====== EXTRACT TO READ

Safety and Appropriateness of Tourniquets in 105 Civilians

Michelle H Scerbo, Jacob P Mumm, Keith Gates, Joseph D Love, Charles E Wade, John B Holcomb, Bryan A Cotton, Michelle H Scerbo, Jacob P Mumm, Keith Gates, Joseph D Love, Charles E Wade, John B Holcomb, Bryan A Cotton

Abstract

Background: The United States military considers tourniquets to be effective for controlling bleeding from major limb trauma. The purpose of this study was to assess whether tourniquets are safely applied to the appropriate civilian patient with major limb trauma of any etiology.

Methods: Following IRB approval, patients arriving to a level-1 trauma center between October 2008 and May 2013 with a prehospital (PH) or emergency department (ED) tourniquet were reviewed. Cases were assigned the following designations: absolute indication (operation within 2 hours for limb injury, vascular injury requiring repair/ligation, or traumatic amputation); relative indication (major musculoskeletal/soft-tissue injury requiring operation 2-8 hours after arrival, documented large blood loss); and non-indicated. Patients with absolute or relative indications for tourniquet placement were defined as indicated, while the remaining were designated as non-indicated. Complications potentially associated with tourniquets, including amputation, acute renal failure, compartment syndrome, nerve palsies, and venous thromboembolic events, were adjudicated by orthopedic, hand or trauma surgical staff. Univariate analysis was performed to compare patients with indicated versus non-indicated tourniquet placement.

============

→ TASKS TO COMPLETE:
1. Name every complication that the tourniquet abstract lists as potentially associated with tourniquets.
2. Go on with the tourniquet abstract, starting after its last sentence.
The rows that come after the tourniquet abstract are separate material and have no connection to it.

====== ENTRIES PROVIDED

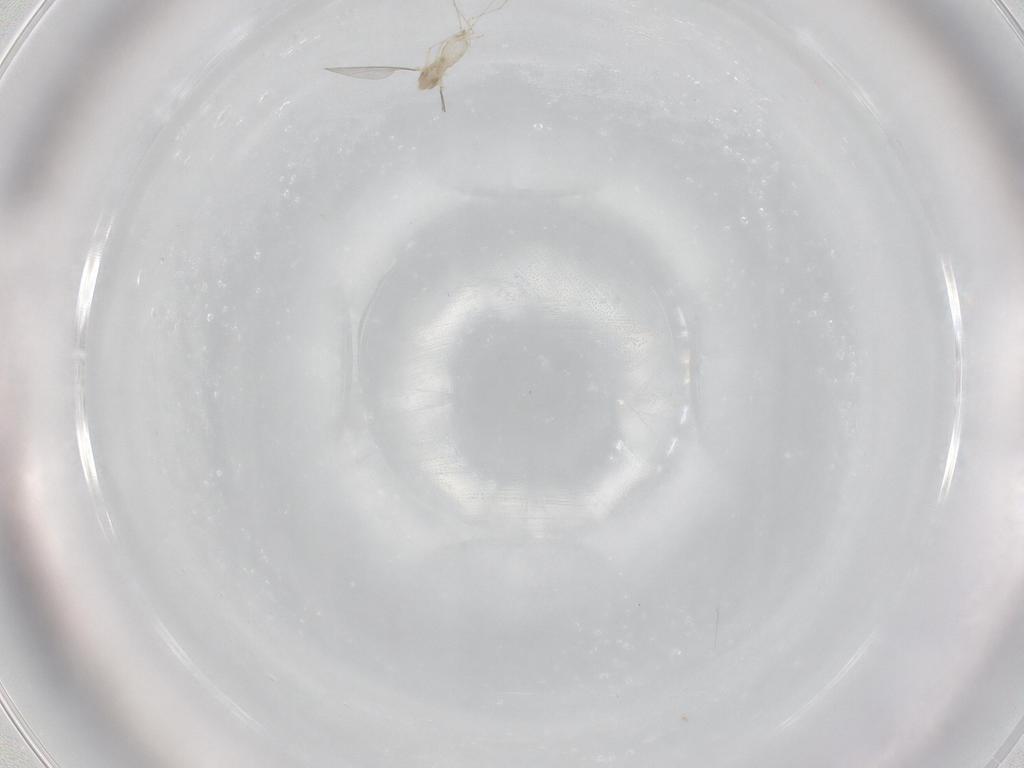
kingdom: Animalia
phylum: Arthropoda
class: Insecta
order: Diptera
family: Cecidomyiidae
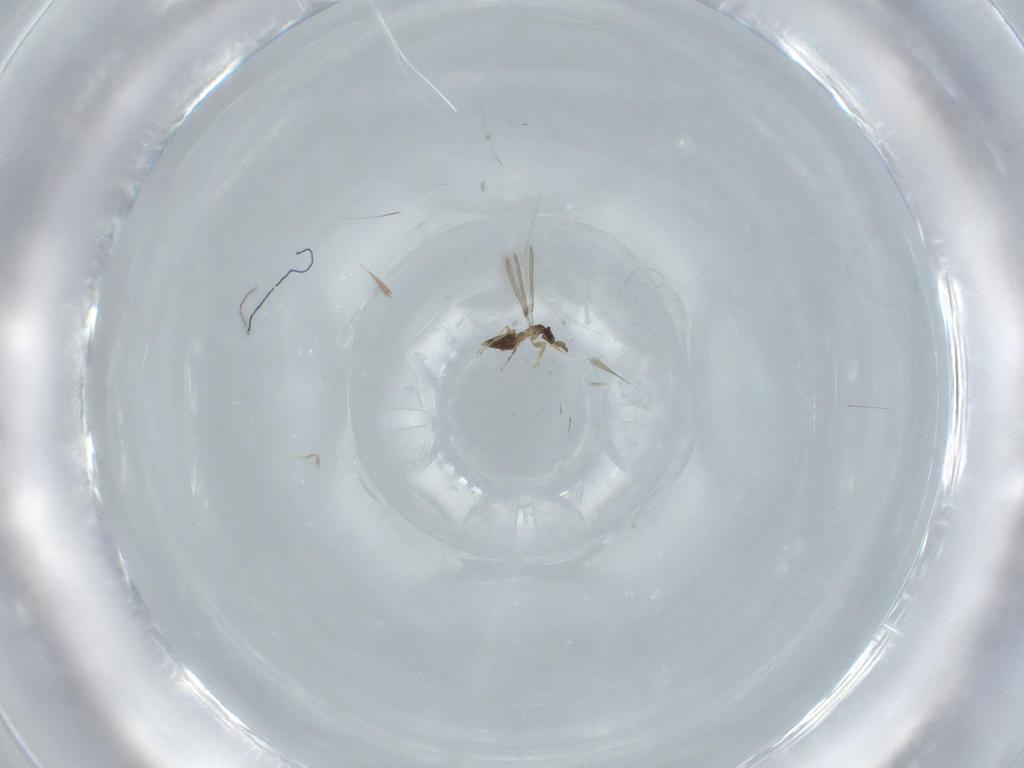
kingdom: Animalia
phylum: Arthropoda
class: Insecta
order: Hymenoptera
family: Mymaridae
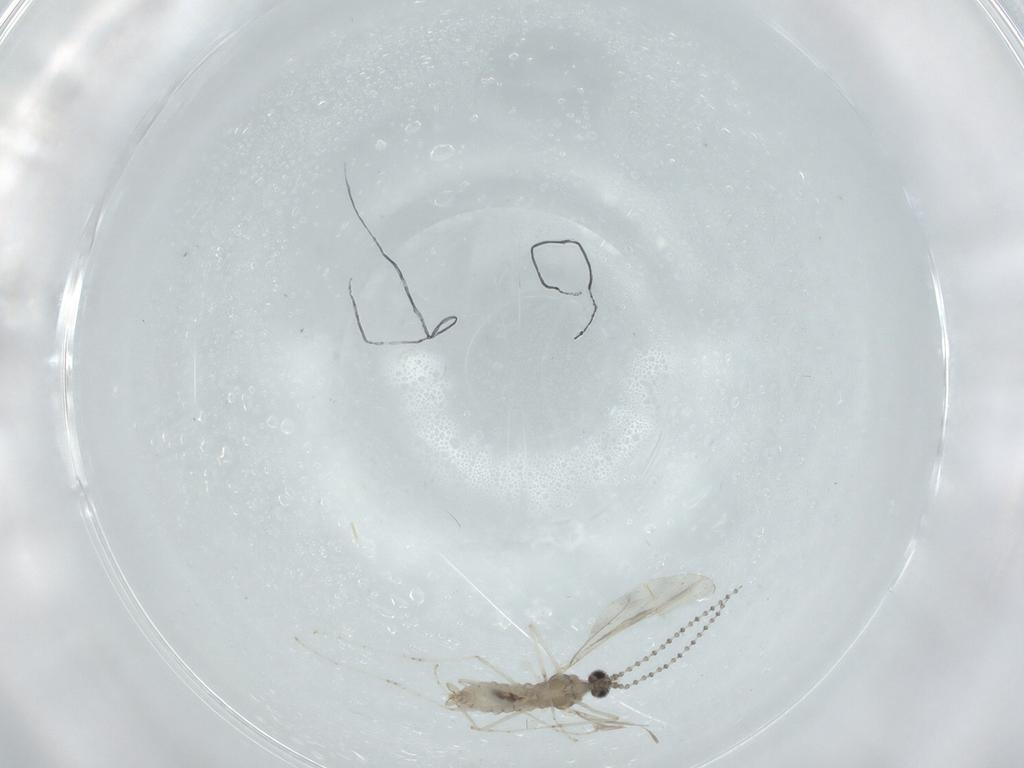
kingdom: Animalia
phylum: Arthropoda
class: Insecta
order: Diptera
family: Cecidomyiidae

============

→ ANSWERS FOR THE TASKS:
1. Amputation, acute renal failure, compartment syndrome, nerve palsies, and venous thromboembolic events.

2.
Results: A total of 105 patients received a tourniquet for injuries sustained via sharp objects, i.e., glass or knives (32%), motor vehicle collisions (30%), or other mechanisms (38%). A total of 94 patients (90%) had indicated tourniquet placement; 41 (44%) of which had a vascular injury. Demographics, mechanism, transport, and vitals were similar between patients that had indicated or non-indicated tourniquet placement. 48% of the indicated tourniquets placed PH were removed in the ED, compared to 100% of the non-indicated tourniquets (p < 0.01). The amputation rate was 32% among patients with indicated tourniquet placement (vs. 0%; p = 0.03). Acute renal failure (3.2 vs. 0%, p = 0.72), compartment syndrome (2.1 vs. 0%, p = 0.80), nerve palsies (5.3 vs. 0%; p = 0.57), and venous thromboembolic events (9.1 vs. 8.5%; p = 0.65) and were similar in patients that had indicated compared to non-indicated tourniquet placement. After adjudication, no complication was a result of tourniquet use.

Conclusion: The current study suggests that PH and ED tourniquets are used safely and appropriately in civilians with major limb trauma that occur via blunt and penetrating mechanisms.

Keywords: Tourniquet; civilian; extremity hemorrhage; trauma, safety.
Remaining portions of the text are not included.